If a franchisor desires to change its fiscal year through an extension of its current fiscal year, such a change presumably would not pose any significant burdens on the franchisor in the event the franchisor is able to have audited financial statements for its prior fiscal years prepared by the time it is required to submit such renewal. But if a franchisor effects a change in its fiscal year through an extension of its current fiscal year, it is possible that the renewal date could fall either before the end of the franchisor’s newly-extended fiscal year or within a short time thereafter.

In this circumstance, the franchisor presumably would not have audited financial statements prepared for its extended fiscal year by the renewal date (either because the extended fiscal year has not yet ended or because the extended fiscal year ended too soon before the date when the renewal is due). State franchise administrators in these states have generally indicated that the franchisor could (i) file either a renewal or an amendment with an explanatory cover letter before its renewal date and include unaudited financial statements as of the date that the franchisor’s fiscal year would have ended but for the extension of its fiscal year, and (ii) submit an early renewal or an amendment when the franchisor has received audited financial statements for its extended fiscal year (usually within 120 days after the end of such extended fiscal year). While the filing of an early renewal or amendment when the franchisor has received audited financial statements for its extended fiscal year may not necessarily be required by all such states, at least one of these states has indicated that such an amendment or renewal would be required.

     2. Stub Year in States Where Renewal Date Depends on Effective Date of Previous Filing

For a franchisor that effects a change in its fiscal year through the use of a transitional stub year, such a change presumably would not pose any significant burdens on the franchisor in the event the franchisor is able to have audited financial statements for its prior fiscal years prepared by the time it is required to submit such renewal. But it is possible that the renewal date could fall shortly after the end of the franchisor’s transitional stub year. In this circumstance, the franchisor presumably would not have audited financial statements prepared for the recently-ended transitional stub year by the renewal date, and may also not have audited financial statements prepared for the franchisor’s most recently-completed normal (or previous) fiscal year by its renewal date (particularly if the franchisor is concerned about incurring the additional costs associated with preparing two sets of audited financial statements within a short period of time).

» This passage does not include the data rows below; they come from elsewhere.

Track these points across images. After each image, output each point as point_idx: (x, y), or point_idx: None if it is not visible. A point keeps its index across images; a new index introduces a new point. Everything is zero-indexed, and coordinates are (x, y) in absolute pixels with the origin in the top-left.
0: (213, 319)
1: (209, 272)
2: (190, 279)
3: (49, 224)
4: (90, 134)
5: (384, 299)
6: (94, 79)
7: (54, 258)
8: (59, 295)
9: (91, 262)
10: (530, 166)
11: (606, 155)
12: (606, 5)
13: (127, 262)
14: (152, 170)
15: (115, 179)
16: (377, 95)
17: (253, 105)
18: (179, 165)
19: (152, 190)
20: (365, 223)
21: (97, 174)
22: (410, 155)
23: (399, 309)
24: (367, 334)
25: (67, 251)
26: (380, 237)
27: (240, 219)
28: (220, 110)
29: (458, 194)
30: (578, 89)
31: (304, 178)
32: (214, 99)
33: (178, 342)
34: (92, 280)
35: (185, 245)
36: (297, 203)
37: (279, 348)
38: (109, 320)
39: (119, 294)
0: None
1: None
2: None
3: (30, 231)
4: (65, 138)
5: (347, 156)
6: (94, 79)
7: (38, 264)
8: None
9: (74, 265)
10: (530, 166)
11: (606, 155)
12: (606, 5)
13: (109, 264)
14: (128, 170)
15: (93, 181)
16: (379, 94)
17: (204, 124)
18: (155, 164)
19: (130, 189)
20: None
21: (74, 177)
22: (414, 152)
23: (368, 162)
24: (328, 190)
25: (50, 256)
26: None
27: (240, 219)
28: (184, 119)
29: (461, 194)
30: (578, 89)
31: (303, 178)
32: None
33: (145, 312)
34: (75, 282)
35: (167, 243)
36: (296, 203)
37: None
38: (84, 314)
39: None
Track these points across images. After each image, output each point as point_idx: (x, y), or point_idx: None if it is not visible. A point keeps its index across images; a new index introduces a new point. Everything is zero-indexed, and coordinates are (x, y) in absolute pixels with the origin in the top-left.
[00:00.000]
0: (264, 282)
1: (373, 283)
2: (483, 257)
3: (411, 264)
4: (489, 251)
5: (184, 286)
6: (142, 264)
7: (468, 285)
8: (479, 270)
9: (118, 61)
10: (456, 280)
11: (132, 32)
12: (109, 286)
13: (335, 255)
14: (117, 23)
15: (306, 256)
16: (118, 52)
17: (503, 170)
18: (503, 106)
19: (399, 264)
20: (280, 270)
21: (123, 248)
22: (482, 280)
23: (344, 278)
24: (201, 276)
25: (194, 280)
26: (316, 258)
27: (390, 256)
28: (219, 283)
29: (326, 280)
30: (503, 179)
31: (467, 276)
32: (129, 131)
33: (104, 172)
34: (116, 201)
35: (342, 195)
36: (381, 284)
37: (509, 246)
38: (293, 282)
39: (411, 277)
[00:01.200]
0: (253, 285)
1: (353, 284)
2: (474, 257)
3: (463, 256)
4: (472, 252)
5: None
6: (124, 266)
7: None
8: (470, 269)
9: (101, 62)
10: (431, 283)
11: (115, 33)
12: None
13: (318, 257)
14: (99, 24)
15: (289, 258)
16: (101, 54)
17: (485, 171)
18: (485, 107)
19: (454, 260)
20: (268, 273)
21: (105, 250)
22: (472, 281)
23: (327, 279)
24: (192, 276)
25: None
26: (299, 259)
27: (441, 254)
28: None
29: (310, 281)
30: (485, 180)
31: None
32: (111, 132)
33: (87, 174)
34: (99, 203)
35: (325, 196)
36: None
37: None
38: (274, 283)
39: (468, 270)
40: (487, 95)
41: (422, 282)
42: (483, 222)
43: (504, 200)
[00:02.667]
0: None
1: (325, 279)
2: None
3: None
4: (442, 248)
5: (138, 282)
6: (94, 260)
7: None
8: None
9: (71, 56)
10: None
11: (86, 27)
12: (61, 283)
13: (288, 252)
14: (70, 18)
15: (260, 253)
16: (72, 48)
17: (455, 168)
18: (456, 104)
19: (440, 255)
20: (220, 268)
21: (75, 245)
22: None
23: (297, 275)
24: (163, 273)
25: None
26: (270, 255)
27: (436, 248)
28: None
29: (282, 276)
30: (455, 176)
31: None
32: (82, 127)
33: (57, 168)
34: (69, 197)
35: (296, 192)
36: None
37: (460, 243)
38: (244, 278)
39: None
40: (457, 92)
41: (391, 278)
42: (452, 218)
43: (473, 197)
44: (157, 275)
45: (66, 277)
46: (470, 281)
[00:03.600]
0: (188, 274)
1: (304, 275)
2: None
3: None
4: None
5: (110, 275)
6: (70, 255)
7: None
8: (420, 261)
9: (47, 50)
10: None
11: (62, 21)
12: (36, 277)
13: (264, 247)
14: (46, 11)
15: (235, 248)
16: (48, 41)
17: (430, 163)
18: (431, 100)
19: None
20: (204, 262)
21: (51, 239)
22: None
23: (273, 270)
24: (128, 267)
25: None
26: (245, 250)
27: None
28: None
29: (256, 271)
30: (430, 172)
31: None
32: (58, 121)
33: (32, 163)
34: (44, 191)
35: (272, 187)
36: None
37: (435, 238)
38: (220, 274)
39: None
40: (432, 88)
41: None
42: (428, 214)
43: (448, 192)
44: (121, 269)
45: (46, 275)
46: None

State franchise administrators in these states have generally indicated that the franchisor could (i) file either a renewal or an amendment before its renewal date and include unaudited financial statements as of the date of the franchisor’s most recently-completed normal (or previous) fiscal year, and (ii) submit an early renewal or amendment when the franchisor has received audited financial statements for its normal (or previous) fiscal year and its transitional stub year. However, a state franchise administrator in at least one of these states has indicated that the state would be willing to consider simply extending the franchisor’s renewal date upon being notified of the franchisor’s circumstances.

C. Treatment of Stub Year for Other Purposes

As further discussed above with respect to the FTC Rule, if a franchisor elects to use a transitional stub year to implement a change in its fiscal year, the franchisor also will need to consider whether the stub year financial statements constitute financial statements for a separate fiscal year for purposes of determining which prior financial statements to include in the franchisor’s updated FDD. The franchisor may also need to similarly consider the impacts to the franchisor’s Item 19 and Item 20 disclosures.

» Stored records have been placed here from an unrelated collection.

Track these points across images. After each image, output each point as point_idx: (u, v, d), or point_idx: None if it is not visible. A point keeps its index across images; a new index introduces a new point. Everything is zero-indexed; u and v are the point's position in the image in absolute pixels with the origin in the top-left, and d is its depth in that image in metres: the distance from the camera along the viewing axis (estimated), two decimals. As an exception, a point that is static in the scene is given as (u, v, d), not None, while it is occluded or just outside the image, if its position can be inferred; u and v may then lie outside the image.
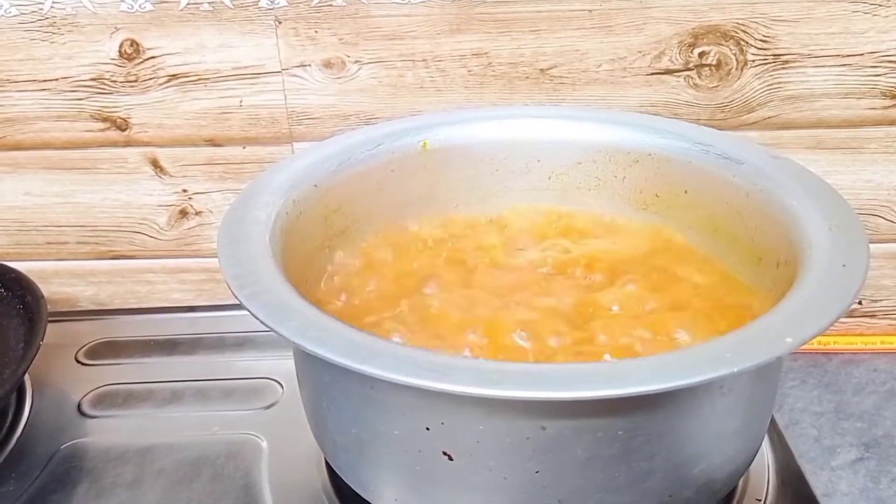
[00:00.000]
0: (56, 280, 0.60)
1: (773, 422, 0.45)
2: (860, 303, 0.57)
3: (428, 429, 0.32)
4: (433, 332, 0.37)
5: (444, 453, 0.32)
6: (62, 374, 0.51)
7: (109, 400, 0.49)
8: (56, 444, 0.46)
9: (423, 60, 0.52)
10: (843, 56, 0.51)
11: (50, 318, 0.47)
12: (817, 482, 0.45)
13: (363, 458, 0.35)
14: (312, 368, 0.36)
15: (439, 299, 0.39)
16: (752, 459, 0.37)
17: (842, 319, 0.56)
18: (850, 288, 0.32)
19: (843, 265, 0.33)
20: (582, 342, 0.36)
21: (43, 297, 0.48)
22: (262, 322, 0.31)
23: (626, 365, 0.29)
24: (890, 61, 0.51)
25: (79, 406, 0.49)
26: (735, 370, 0.28)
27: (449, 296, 0.40)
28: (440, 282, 0.41)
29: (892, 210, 0.54)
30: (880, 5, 0.49)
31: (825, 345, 0.56)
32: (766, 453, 0.43)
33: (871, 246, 0.35)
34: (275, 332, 0.31)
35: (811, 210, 0.37)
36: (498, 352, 0.36)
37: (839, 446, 0.49)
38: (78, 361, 0.53)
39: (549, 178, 0.48)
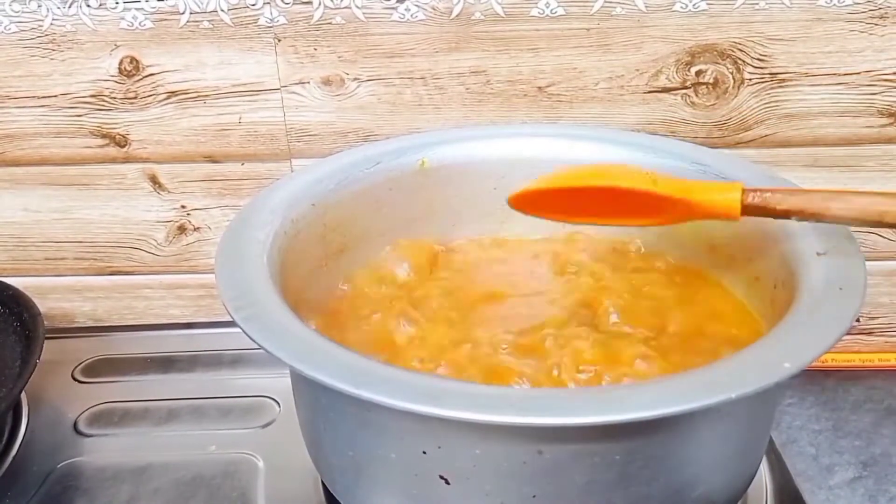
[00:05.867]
0: (53, 296, 0.60)
1: (770, 441, 0.45)
2: (858, 320, 0.57)
3: (424, 452, 0.31)
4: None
5: (441, 477, 0.32)
6: (59, 392, 0.51)
7: (106, 418, 0.49)
8: (52, 462, 0.45)
9: (422, 78, 0.52)
10: (840, 75, 0.51)
11: (47, 335, 0.47)
12: (815, 502, 0.45)
13: (360, 481, 0.35)
14: (309, 391, 0.36)
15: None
16: (751, 481, 0.37)
17: (839, 337, 0.57)
18: (848, 312, 0.32)
19: (841, 288, 0.33)
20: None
21: (40, 314, 0.48)
22: (259, 345, 0.31)
23: (624, 390, 0.29)
24: (886, 80, 0.51)
25: (75, 424, 0.49)
26: (733, 396, 0.28)
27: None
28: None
29: (890, 228, 0.55)
30: (876, 24, 0.50)
31: (823, 362, 0.56)
32: (763, 473, 0.43)
33: (869, 264, 0.35)
34: (272, 355, 0.31)
35: (808, 231, 0.37)
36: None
37: (837, 465, 0.49)
38: (74, 379, 0.53)
39: (547, 197, 0.48)
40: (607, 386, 0.34)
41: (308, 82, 0.53)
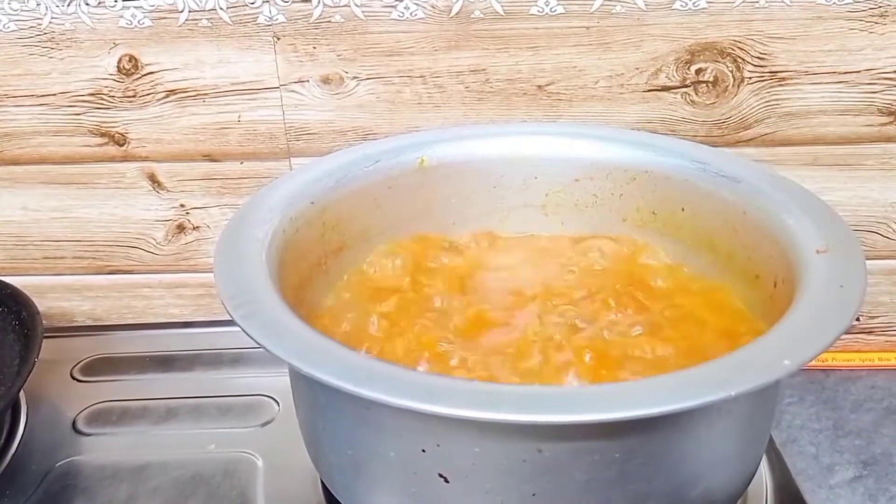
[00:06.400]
0: (52, 295, 0.60)
1: (771, 440, 0.45)
2: (858, 319, 0.57)
3: (424, 451, 0.31)
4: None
5: (440, 475, 0.32)
6: (57, 391, 0.51)
7: (105, 417, 0.49)
8: (51, 461, 0.45)
9: (421, 76, 0.52)
10: (840, 73, 0.51)
11: (46, 334, 0.47)
12: (815, 501, 0.45)
13: (359, 480, 0.35)
14: (308, 389, 0.36)
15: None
16: (751, 480, 0.37)
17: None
18: (848, 309, 0.32)
19: (841, 286, 0.33)
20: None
21: (39, 313, 0.48)
22: (257, 343, 0.31)
23: (623, 388, 0.29)
24: (886, 78, 0.51)
25: (74, 423, 0.49)
26: (733, 394, 0.28)
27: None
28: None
29: (889, 227, 0.54)
30: (876, 23, 0.50)
31: (823, 361, 0.56)
32: (764, 472, 0.43)
33: (869, 263, 0.35)
34: (271, 353, 0.31)
35: (808, 229, 0.37)
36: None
37: (837, 464, 0.48)
38: (73, 378, 0.53)
39: (547, 195, 0.48)
40: (607, 384, 0.34)
41: (307, 81, 0.53)
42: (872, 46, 0.50)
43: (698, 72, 0.51)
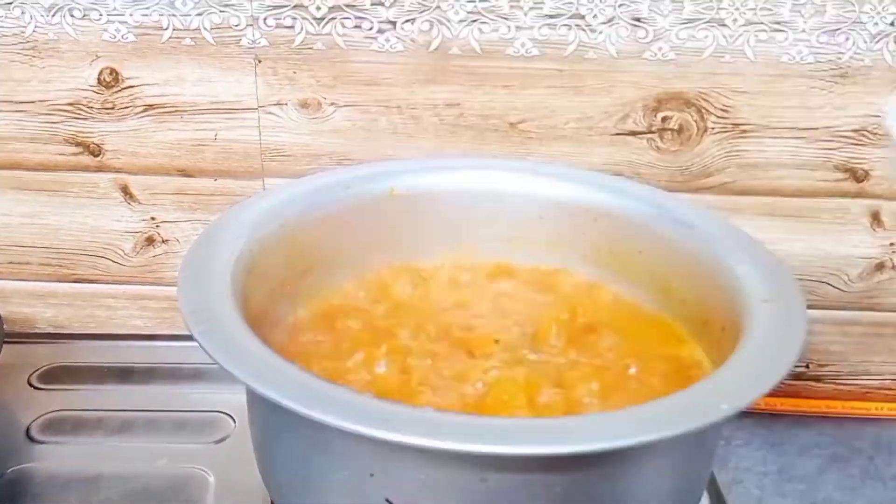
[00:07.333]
0: (15, 300, 0.60)
1: (714, 481, 0.46)
2: (808, 366, 0.59)
3: (372, 475, 0.32)
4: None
5: (388, 500, 0.32)
6: (13, 397, 0.51)
7: (59, 426, 0.49)
8: (2, 468, 0.45)
9: (398, 107, 0.53)
10: (800, 129, 0.53)
11: (6, 339, 0.47)
12: (757, 543, 0.46)
13: (307, 501, 0.35)
14: (262, 408, 0.36)
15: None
16: (690, 519, 0.38)
17: (789, 382, 0.58)
18: (786, 359, 0.33)
19: (782, 336, 0.35)
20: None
21: (0, 318, 0.48)
22: (213, 359, 0.32)
23: (564, 423, 0.30)
24: (844, 136, 0.53)
25: (28, 430, 0.48)
26: (670, 434, 0.29)
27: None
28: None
29: (841, 278, 0.56)
30: (836, 83, 0.52)
31: (772, 406, 0.58)
32: (706, 513, 0.44)
33: (820, 313, 0.37)
34: (226, 370, 0.31)
35: (755, 278, 0.39)
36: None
37: (781, 508, 0.50)
38: (31, 385, 0.53)
39: (511, 230, 0.49)
40: (549, 418, 0.35)
41: (286, 104, 0.54)
42: (832, 105, 0.52)
43: (664, 119, 0.53)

D. Is the Availability of New Audited Financials a “Material Event”?

Even if a state franchise administrator permits a franchisor to renew its registration using unaudited financial statements and does not specifically require the franchisor to submit an amendment or renewal within a certain period of time after the end of the franchisor’s extended fiscal year or transitional stub year, it would presumably be advisable for the franchisor to do this so that the franchisor’s FDD includes the franchisor’s most recently-available audited financial statements. Availability of new audited financial statements arguably is a “material event” in and of itself that warrants amending a state registration. This also would be consistent with the approach discussed in the FTC Informal Staff Advisory Opinion mentioned above in certain situations (e.g., where the franchisor has elected to extend its current fiscal year in a registration state that requires a renewal or annual report to be submitted within a certain period of time after the end of the franchisor’s fiscal year end).

E. State Approaches and Consistency with FTC Rule

While a franchisor that elects to change its fiscal year end may be able to keep its registration in these states effective by complying with the approaches outlined above, such approaches may not necessarily be completely in accordance with what is required under the FTC Rule. For example, if a franchisor elects to use a stub year to implement a change in its fiscal year, and a state franchise administrator permits the franchisor to simply extend its registration by sending a letter to the state explaining the circumstances, the franchisor may find itself in a situation where it is offering franchises in such state at a time when the franchisor’s registration in that state is still effective, but the franchisor’s FDD is not technically compliant with the FTC Rule (because such FDD has not been updated to include more recent financial statements within 120 days from the date of its normal fiscal year end).

The FTC Rule only preempts franchise laws of a state to the extent a state law is inconsistent with the FTC Rule. 16 C.F.R. § 436.10(b). While a state law will not be deemed to be inconsistent with the FTC Rule to the extent “it affords prospective franchisees equal or greater protection,” Id., a registration state’s decision to continue a franchisor’s registration without including audited financial statements for the franchisor’s most recently-completed fiscal year could be deemed to provide franchisees lesser protection than what the FTC Rule provides. The FTC addressed this issue under the old FTC Rule in the FTC Informal Staff Advisory Opinion discussed above, and stated that the FTC will generally presume the “‘sufficiency, adequacy and accuracy of the document’” where “a franchisor has a currently registered disclosure document in a state,” but that the FTC ultimately “‘retains the right to determine whether the UFOC requirements . . . have been met.’” Federal Trade Commission, Informal Staff Advisory Opinion 06-2 (citing 43 Fed. Reg. at 49970-971). Perhaps the most useful guidance on this issue, however, is found in FAQ 31 of the FTC’s Amended Franchise Rule FAQ’s, where the FTC states that it does “not interpret the amended [FTC] Rule as requiring a franchisor with an FDD validly registered in a state to suspend sales in that state after the [FTC’s 120-day] update deadline pending either completion of the registration of its updated FDD in that state, or expiration of the existing registration.” While the guidance provided by the FTC appears to minimize much of the concern regarding this issue, a franchisor should nevertheless be cognizant of it.

V. Conclusion

A franchisor that is considering changing its fiscal year must be proactive and strategic in considering the implications such change may have with respect to its registration and disclosure requirements. While such a change is certainly not impossible to implement, it will likely take careful consideration to navigate, as well as some coordination with the various states in which the franchisor is active. Each circumstance will likely be different – and this article is not necessarily intended to cover every possible circumstance or issue that might arise in connection with such a change. But it can be of some benefit to franchisors and their attorneys who are faced with navigating these issues in the future. It is also important to note that any references to the guidance provided by the various state franchise administrators regarding these issues are based upon the specific factual information that they were provided when posed with such questions, and do not reflect any official guidance or policy position of the applicable state franchise administrators. In addition, not all of the registration states were contacted with respect to these issues. For these reasons, this article does not reference any specific states or state examiners. Any franchisor that is considering changing its fiscal year end will certainly want to discuss well in advance the implementation of such change with the appropriate state franchise administrators and their franchise attorneys.